I've been where you are, my husband was emotionally abusive and there's no way I found have done what other posters are suggesting. What I did do was hit breaking point after he told me to fuck off but I wasn't taking the children, the following night I loaded the camping stuff into the trailer. Following day I told him I was going to the dump but I headed to a local camp site. I then went to the council who put me in a refuge, I'm now in a nice housing association house and happy. When you hit breaking point you don't have to tell him you are going, everything can be sorted when you are safely out.

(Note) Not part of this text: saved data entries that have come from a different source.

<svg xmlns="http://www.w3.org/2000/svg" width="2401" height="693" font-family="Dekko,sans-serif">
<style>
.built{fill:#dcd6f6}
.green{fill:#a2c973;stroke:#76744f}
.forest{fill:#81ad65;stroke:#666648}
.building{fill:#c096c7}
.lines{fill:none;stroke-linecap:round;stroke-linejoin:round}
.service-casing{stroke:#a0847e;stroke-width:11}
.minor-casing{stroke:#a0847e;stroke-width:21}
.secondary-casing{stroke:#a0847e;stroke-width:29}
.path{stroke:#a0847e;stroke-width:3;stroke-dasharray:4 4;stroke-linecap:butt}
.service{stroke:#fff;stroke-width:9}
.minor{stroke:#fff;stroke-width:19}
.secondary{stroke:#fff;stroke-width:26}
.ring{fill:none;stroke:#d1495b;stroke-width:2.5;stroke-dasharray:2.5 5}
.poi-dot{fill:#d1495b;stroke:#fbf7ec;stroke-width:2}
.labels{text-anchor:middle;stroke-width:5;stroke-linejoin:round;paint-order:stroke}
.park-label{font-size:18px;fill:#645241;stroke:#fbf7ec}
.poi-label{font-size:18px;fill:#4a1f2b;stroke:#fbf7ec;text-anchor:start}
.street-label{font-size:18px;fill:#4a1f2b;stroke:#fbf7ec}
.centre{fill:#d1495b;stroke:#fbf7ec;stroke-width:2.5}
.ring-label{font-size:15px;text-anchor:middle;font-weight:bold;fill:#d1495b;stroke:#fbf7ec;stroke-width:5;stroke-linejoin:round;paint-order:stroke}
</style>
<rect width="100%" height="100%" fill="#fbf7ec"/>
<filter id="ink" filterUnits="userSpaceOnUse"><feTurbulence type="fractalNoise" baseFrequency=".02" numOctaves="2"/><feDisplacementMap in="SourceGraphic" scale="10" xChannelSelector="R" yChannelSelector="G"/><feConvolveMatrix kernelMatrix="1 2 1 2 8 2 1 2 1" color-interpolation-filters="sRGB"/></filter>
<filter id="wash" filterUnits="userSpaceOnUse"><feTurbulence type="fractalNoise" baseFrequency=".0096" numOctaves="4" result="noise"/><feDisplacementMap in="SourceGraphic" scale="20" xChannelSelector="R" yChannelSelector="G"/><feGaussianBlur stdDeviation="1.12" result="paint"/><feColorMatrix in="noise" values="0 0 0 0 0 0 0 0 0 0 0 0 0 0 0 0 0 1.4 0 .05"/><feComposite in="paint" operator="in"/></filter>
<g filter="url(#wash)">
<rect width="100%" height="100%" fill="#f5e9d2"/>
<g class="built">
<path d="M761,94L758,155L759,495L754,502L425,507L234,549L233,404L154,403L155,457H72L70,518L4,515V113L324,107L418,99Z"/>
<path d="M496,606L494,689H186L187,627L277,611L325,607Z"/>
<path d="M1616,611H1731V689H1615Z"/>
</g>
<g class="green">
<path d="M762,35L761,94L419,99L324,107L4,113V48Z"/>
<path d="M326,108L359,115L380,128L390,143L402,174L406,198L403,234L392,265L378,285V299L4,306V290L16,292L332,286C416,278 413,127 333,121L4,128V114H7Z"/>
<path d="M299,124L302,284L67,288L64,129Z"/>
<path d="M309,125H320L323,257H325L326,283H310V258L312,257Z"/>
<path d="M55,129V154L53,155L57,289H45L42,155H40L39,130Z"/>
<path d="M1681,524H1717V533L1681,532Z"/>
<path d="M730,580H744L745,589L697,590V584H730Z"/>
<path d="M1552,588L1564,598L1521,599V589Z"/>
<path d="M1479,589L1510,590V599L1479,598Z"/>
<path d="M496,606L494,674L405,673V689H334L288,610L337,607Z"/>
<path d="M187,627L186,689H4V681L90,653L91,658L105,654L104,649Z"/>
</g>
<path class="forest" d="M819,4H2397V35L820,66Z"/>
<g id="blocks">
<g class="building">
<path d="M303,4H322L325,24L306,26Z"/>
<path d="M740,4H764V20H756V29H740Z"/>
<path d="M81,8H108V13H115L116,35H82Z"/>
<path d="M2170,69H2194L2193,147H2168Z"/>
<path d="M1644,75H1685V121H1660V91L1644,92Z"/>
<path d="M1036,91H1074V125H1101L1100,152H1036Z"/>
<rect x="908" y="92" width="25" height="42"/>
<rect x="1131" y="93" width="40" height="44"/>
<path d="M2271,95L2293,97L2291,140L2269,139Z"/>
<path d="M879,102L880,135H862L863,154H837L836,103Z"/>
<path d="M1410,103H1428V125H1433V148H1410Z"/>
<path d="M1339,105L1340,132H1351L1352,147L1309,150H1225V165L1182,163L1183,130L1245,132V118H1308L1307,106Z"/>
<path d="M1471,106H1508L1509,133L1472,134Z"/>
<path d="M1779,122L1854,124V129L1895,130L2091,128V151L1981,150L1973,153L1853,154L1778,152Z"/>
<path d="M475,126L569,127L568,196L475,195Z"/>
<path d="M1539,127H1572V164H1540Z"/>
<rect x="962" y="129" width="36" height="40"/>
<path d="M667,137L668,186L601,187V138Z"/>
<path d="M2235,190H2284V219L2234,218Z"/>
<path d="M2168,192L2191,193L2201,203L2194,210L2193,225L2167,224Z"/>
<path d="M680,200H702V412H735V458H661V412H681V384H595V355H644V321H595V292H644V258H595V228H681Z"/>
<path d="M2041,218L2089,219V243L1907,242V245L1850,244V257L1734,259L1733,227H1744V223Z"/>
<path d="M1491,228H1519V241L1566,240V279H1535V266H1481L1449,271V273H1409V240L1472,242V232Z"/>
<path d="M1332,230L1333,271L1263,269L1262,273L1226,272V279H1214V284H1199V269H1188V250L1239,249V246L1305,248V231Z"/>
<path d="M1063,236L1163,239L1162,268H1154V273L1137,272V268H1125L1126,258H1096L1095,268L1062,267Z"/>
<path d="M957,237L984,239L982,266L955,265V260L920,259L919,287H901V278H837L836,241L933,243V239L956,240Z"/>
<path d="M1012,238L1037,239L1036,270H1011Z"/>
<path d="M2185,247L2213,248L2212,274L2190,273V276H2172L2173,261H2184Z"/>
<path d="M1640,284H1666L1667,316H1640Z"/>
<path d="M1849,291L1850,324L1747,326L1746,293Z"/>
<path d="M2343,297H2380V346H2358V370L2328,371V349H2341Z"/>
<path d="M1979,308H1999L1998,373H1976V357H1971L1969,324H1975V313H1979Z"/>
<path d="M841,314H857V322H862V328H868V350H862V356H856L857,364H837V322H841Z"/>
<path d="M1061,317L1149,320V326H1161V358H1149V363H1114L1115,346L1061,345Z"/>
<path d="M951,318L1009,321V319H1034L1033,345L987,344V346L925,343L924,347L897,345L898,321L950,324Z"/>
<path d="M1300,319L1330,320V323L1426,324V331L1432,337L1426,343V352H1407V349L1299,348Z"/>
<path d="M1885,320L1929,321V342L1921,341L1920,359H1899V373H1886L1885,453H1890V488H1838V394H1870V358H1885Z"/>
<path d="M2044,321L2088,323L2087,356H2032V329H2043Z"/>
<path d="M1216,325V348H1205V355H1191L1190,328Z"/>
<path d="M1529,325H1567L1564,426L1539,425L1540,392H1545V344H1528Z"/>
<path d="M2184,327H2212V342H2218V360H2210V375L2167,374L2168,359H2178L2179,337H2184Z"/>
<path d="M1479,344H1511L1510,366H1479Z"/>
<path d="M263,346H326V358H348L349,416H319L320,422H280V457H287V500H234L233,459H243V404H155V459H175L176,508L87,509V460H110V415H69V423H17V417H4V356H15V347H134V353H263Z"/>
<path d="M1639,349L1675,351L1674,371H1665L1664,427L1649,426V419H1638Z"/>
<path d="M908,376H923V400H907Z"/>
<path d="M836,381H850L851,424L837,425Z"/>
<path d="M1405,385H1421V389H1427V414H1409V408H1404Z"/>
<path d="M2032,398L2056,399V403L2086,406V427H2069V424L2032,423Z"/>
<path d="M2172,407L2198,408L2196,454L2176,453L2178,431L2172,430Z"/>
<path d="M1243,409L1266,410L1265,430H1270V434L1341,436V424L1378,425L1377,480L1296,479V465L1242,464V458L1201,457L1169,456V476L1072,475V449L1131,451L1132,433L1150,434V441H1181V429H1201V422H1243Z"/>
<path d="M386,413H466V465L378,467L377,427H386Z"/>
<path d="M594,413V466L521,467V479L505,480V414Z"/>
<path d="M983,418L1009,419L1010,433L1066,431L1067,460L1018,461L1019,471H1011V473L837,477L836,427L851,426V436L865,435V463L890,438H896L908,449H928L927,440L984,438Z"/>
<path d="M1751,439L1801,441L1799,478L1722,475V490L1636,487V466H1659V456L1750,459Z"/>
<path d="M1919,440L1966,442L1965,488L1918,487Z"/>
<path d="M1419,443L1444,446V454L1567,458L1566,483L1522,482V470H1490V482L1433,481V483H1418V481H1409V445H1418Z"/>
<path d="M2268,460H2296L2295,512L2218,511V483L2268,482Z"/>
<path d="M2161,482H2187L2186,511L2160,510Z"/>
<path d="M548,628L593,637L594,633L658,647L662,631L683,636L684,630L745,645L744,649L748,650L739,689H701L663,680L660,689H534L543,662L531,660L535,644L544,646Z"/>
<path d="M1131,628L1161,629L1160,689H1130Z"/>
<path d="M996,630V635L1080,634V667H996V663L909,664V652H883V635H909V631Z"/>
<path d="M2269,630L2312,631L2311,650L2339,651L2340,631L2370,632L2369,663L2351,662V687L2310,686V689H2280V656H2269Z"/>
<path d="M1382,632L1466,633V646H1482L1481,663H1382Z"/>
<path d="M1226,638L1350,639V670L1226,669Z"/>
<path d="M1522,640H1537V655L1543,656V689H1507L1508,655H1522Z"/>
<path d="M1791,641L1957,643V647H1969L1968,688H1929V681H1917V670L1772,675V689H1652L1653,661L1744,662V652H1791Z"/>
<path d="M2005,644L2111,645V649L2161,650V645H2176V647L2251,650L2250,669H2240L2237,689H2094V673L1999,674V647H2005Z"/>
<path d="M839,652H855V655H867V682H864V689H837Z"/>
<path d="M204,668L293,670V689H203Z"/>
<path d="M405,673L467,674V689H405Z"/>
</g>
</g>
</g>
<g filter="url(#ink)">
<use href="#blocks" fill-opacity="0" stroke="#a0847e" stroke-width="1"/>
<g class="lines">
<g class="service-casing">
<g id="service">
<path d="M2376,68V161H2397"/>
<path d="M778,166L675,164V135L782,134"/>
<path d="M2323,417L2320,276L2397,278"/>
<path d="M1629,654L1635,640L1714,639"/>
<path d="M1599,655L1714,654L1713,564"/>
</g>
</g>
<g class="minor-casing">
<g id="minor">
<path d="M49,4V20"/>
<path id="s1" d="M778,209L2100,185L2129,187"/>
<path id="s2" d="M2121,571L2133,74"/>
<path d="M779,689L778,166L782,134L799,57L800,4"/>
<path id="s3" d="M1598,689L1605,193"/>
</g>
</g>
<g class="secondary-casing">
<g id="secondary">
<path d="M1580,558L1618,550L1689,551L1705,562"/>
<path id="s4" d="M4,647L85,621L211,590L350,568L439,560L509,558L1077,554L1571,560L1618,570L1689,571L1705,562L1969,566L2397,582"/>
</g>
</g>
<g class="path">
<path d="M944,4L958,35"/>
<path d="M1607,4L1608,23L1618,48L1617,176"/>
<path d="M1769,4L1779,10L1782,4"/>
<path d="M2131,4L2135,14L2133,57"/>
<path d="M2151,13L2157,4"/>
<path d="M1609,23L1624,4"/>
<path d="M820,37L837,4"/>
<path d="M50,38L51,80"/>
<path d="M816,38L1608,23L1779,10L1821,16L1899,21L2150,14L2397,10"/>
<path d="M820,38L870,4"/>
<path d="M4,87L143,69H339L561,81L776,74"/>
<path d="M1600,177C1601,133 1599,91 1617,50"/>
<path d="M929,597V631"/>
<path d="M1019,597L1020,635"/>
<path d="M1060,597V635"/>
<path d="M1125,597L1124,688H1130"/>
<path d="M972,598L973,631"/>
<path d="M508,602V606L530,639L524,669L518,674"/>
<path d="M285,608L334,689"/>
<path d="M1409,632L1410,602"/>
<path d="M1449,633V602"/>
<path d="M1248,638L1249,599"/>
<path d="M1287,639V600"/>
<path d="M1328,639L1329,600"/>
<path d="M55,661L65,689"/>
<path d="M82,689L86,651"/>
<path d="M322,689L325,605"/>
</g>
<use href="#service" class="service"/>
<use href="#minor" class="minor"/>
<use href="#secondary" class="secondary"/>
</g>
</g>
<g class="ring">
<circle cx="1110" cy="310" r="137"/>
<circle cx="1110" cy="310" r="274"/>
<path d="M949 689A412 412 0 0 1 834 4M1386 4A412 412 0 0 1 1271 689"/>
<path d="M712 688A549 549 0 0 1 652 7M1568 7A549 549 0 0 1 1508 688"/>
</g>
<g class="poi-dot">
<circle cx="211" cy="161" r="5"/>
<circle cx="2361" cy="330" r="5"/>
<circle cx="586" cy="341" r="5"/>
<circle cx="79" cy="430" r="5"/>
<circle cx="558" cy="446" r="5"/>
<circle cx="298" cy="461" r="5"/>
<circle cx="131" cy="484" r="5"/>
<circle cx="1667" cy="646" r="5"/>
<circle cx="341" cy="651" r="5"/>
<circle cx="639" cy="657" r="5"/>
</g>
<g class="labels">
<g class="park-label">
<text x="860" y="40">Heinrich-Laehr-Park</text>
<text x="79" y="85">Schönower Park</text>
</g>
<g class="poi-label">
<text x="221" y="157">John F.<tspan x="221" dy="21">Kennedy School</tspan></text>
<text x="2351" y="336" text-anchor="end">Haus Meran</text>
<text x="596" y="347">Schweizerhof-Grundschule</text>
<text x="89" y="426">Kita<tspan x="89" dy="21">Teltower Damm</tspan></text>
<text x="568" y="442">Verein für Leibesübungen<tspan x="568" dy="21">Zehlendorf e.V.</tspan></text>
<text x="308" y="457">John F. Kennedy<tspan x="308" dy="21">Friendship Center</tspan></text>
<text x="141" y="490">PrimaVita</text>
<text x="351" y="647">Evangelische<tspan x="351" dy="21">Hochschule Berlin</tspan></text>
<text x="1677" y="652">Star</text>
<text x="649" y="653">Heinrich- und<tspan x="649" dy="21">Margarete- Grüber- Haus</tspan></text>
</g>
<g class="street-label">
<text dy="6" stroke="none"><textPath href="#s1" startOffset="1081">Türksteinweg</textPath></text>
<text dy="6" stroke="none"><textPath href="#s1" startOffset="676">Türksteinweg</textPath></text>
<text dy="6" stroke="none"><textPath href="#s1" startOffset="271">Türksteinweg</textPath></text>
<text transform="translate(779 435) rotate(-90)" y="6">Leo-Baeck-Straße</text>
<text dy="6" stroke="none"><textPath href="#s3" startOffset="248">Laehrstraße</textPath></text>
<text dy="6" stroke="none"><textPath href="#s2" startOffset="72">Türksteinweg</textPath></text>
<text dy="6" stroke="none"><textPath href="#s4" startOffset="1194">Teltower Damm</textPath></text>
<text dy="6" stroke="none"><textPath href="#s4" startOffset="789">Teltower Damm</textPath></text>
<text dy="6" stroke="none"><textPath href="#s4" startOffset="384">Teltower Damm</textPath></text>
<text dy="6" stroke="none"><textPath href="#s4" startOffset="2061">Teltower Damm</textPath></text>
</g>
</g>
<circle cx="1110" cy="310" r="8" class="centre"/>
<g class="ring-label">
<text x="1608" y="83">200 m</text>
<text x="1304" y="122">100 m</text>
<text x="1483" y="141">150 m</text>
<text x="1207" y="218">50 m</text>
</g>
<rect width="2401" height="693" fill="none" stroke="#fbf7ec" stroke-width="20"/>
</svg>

Catrina1234 · 15/02/2017 18:08

Penguin you are preaching to the converted. You have no idea of my background which does include fleeing from a violent partner with young children many years ago. There was no MN but I got help from WA. However it took me years to finally make the break even though friends and family were telling me what posters are saying on here. I think the fact that the OP has not returned to the thread says it all - I think in fact posts telling her to leave asap will actually be overwhelming for her. I hope I'm wrong but I don't think I am.

Springdaffs I know you got out of a violent marriage. The OP has 4 children and 6 months pregnant with a 5th and will have 3 under 5s once the new baby arrives. Were you in that position I wonder. I just think people saying "I did it so you can too" isn't particularly helpful.

Maybe the OP will return but I don't think so. But I hope you find Poundingthestreets helpful post.

Unfairnotsure · 15/02/2017 19:23

Thank you for the advice.

Sorry I can't post very often but I'm trying to post when H isn't here just in case he catches me posting.

He has occasionally physically hurt me but never when I was pregnant and the last time was a few years ago and he hasn't done it since.

H was an only child raised by his mum as his dad left when he was a baby.
There aren't really any other male role models in our family to help out.

OP posts:
Unfairnotsure · 15/02/2017 19:24

Also I have been into town today to ask how to open a bank account.

OP posts:
Snifftest · 15/02/2017 19:30

Well done, that's a great step Unfair.

Small steps is the way forward- before you know it actually leaving will be a small step too.

springydaffs · 15/02/2017 22:22

My point in saying ' you can do this' is bcs, when I was in Op's position I didn't think I could do it in a million years. I simply couldn't conceive how it was possible.

I finally left when I'd just had a baby and I was completely off my rocker. I don't know if I was psychotic but I thought the trees we're talking to me. He literally drove me insane.

So, yes, I want people to know they can do this, a step at a time. I want to give them the encouragement that it is possible, pulling on all the support and info out there.

NettleTea · 15/02/2017 22:48

well done, that is a great first step.

springydaffs · 16/02/2017 09:04

Tbh it's irrelevant what his history is. Plenty of people with horrible starts in life don't go on to abuse and control. Abusers and controllers do it bcs they like the power. The choose to do it.

Well done for looking at opening your own bank account. Step at a time... Flowers

GeekLove · 17/02/2017 09:22

Keep yourself safe and do not change how you are around him as the most dangerous time for someone fleeing domestic violence is when they are putting plans into operation. Can you get a cheap PAYG that you can leave somewhere safe? WA will have good advice on how to avoid leaving a trail.

ICESTAR · 19/02/2017 12:47

Another one here lending support. Keep talking to us. You can do this. Flowers I feel so sorry for you. What a number he has done on you and your children. Some great advice on this thread. Take it slowly and maybe see citizen's advice bureau for free advice on what you are entitled to Etc.